Надежда Федоровна была чем-то больна. Самойленко говорил,
что у нее перемежающаяся лихорадка, и кормил ее хиной; другой же доктор,
Устимович, высокий, сухощавый, нелюдимый человек, который днем сидел дома, а но
вечерам, заложив назад руки и вытянув вдоль спины трость, тихо разгуливал по
набережной и кашлял, находил, что у нее женская болезнь, и прописывал
согревающие компрессы. Прежде, когда Лаевский любил, болезнь Надежды Федоровны
возбуждала в нем жалость и страх, теперь же и в болезни он видел ложь. Желтое,
сонное лицо, вялый взгляд и зевота, которые бывали у Надежды Федоровны после
лихорадочных припадков, и то, что она во время припадка лежала под пледом и
была похожа больше на мальчика, чем на женщину, и что в ее комнате было душно и
нехорошо пахло, — всё это, по его мнению, разрушало иллюзию и было протестом
против любви и брака.
На второе блюдо ему подали шпинат с крутыми яйцами, а
Надежде Федоровне, как больной, кисель с молоком. Когда она с озабоченным лицом
сначала потрогала ложкой кисель и потом стала лениво есть его, запивая молоком,
и он слышал ее глотки, им овладела такая тяжелая ненависть, что у него даже
зачесалась голова. Он сознавал, что такое чувство было бы оскорбительно даже в
отношении собаки, но ему было досадно не на себя, а на Надежду Федоровну за то,
что она возбуждала в нем это чувство, и он понимал, почему иногда любовники
убивают своих любовниц. Сам бы он не убил, конечно, но, доведись ему теперь
быть присяжным, он оправдал бы убийцу.
— Merci, голубка, — сказал он после обеда и
поцеловал Надежду Федоровну в лоб.
Придя к себе в кабинет, он минут пять ходил из угла в угол,
искоса поглядывая на сапоги, потом сел на диван и пробормотал:
— Бежать, бежать! Выяснить отношения и бежать!
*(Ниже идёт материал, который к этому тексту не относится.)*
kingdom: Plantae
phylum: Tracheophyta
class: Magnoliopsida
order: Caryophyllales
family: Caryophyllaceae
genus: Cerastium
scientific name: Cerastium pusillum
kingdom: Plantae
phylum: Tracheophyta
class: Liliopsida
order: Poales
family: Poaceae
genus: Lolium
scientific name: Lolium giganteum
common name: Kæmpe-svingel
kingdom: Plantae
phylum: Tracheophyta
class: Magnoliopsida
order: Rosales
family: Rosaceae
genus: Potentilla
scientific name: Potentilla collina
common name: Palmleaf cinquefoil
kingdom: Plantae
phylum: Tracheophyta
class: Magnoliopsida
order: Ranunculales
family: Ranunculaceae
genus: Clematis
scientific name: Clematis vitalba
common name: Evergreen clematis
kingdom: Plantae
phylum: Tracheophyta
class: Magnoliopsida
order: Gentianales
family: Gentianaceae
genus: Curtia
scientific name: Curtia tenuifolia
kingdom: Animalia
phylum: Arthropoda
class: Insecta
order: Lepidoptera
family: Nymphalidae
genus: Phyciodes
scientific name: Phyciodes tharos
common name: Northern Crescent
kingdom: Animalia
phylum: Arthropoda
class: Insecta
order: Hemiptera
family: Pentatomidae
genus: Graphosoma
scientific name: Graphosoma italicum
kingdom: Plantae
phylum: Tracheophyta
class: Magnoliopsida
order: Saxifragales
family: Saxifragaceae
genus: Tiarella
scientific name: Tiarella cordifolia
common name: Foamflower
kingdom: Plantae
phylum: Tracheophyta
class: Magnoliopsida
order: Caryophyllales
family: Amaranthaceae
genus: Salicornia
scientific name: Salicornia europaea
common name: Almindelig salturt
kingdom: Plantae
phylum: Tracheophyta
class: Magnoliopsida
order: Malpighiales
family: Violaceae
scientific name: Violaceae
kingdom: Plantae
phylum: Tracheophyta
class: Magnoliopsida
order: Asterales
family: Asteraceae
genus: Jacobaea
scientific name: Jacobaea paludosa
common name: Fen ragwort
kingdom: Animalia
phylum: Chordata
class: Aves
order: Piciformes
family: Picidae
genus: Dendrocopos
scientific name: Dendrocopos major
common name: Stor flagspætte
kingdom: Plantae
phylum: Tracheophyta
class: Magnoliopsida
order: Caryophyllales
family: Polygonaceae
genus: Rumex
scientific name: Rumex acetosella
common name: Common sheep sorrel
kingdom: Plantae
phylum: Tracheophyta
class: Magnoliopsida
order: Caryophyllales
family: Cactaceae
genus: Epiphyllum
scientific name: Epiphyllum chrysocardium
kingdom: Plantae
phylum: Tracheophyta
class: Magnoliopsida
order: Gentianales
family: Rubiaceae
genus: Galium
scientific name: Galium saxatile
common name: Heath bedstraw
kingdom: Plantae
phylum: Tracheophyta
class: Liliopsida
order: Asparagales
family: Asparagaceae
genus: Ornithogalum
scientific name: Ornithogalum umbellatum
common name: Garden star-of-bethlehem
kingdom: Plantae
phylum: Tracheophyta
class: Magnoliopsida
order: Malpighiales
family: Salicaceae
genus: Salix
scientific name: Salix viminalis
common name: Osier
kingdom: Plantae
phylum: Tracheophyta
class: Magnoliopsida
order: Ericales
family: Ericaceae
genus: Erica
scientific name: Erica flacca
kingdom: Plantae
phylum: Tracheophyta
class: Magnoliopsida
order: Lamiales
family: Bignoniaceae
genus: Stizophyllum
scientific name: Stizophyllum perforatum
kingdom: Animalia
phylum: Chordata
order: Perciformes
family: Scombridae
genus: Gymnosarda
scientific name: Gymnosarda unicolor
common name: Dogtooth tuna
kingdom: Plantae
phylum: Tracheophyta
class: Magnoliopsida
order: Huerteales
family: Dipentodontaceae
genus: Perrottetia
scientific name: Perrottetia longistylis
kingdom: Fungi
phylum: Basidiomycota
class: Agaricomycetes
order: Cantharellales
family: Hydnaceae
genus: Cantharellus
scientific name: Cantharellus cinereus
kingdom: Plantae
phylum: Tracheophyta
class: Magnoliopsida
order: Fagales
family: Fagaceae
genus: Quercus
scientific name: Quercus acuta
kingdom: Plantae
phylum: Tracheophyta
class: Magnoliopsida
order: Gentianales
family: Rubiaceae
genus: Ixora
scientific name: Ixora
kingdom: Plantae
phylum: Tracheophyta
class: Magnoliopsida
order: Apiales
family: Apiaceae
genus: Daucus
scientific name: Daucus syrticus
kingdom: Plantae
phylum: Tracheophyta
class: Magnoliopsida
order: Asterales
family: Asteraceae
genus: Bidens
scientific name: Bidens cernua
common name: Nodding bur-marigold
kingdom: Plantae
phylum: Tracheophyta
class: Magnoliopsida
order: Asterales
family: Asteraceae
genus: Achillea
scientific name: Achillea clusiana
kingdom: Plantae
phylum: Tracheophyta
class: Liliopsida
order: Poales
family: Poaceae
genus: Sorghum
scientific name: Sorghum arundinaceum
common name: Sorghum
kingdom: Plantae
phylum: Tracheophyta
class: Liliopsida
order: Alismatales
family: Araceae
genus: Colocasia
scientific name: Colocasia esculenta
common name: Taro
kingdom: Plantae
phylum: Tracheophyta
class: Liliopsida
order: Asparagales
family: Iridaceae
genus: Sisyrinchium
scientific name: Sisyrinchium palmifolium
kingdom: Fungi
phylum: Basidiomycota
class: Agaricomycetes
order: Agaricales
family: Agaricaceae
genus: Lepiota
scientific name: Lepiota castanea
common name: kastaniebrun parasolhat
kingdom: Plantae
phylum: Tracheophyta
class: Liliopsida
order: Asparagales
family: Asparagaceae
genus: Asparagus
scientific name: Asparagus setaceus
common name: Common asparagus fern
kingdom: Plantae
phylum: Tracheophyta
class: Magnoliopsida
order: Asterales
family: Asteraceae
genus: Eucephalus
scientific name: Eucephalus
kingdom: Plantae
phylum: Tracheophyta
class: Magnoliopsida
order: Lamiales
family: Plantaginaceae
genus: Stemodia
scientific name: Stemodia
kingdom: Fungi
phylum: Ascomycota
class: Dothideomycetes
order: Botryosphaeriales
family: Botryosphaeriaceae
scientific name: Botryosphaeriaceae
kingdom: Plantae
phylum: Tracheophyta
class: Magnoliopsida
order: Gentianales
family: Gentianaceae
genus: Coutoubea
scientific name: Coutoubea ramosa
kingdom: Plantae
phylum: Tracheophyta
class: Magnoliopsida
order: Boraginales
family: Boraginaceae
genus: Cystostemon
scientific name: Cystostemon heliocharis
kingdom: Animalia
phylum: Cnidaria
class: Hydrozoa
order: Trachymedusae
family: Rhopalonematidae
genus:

Он лег на диван и опять вспомнил, что муж Надежды Федоровны,
быть может, умер по его вине.
«Обвинять человека в том, что он полюбил или разлюбил, это
глупо, — убеждал он себя, лежа и задирая ноги, чтобы надеть сапоги. —
Любовь и ненависть не в нашей власти. Что же касается мужа, то я, быть может,
косвенным образом был одною из причин его смерти, но опять-таки виноват ли я в
том, что полюбил его жену, а жена — меня?»
Затем он встал и, отыскав свою фуражку, отправился к своему
сослуживцу Шешковскому, у которого каждый день собирались чиновники играть в
винт и пить холодное пиво.
«Своею нерешительностью я напоминаю Гамлета, — думал
Лаевский дорогой. — Как верно Шекспир подметил! Ах, как верно!»